Controls of paleosedimentary environments and anthropogenic activities on coastal groundwater salinization: A case study of Laizhou Bay, China

Groundwater salinization presents a substantial environmental challenge for coastal regions globally, particularly along the southern shore of Laizhou Bay. The processes contributing to groundwater salinization are intricate and involve interactions between natural factors and human activities. This study examines the mechanisms underlying groundwater salinization at varying depths in the southern Laizhou Bay area, with a particular emphasis on the effects of extensive groundwater extraction. Excessive groundwater extraction has intensified salinization by altering hydraulic gradients and promoting seawater intrusion. Utilizing sediment and pore water samples from two boreholes (SG100 and WF80) alongside shallow seismic data, we identified that sedimentary strata consisting of alternating marine and terrestrial deposits, formed during multiple transgressive events since the Late Pleistocene, are a significant source of salinity. Paleoenvironmental reconstructions based on grain size analysis, combined with Cl/Br ratios and stable isotope analysis, indicated that modern seawater intrusion is a primary driver of shallow groundwater salinization.
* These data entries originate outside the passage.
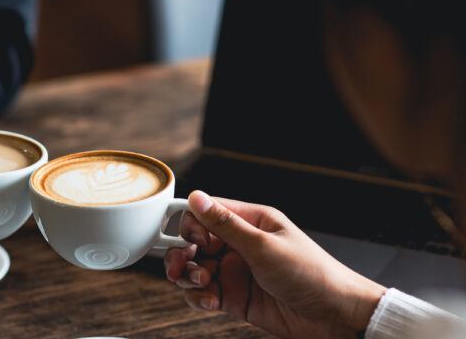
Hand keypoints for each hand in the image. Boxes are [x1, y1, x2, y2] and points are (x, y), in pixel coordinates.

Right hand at [164, 191, 385, 338]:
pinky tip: (210, 301)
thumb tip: (197, 198)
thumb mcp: (263, 245)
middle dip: (182, 253)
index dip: (190, 224)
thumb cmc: (311, 274)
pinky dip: (199, 298)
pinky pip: (203, 294)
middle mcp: (240, 244)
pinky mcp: (234, 297)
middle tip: (180, 266)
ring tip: (203, 283)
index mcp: (250, 221)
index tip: (190, 239)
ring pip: (194, 269)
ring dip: (189, 277)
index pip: (206, 213)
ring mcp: (236, 271)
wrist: (333, 316)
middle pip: (193, 242)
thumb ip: (224, 223)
In contrast, variations in deep groundwater salinity reflect differing paleoenvironmental recharge conditions. Ancient riverbed sediments exhibit high permeability, providing an efficient pathway for the transport of water and salts from upstream freshwater bodies. This process facilitates the dilution within the aquifer, leading to the formation of low-salinity groundwater. In contrast, the low permeability of floodplain sediments significantly restricts the renewal capacity of water bodies. As a result, the saline water layer maintains a high salinity state over extended periods due to the combined effects of evaporation and limited recharge. Notably, offshore freshwater was detected within ancient river channel deposits. These findings underscore the intricate interplay between sedimentary evolution and anthropogenic activities in influencing groundwater salinization, highlighting the necessity for scientifically informed, water-type-specific management strategies.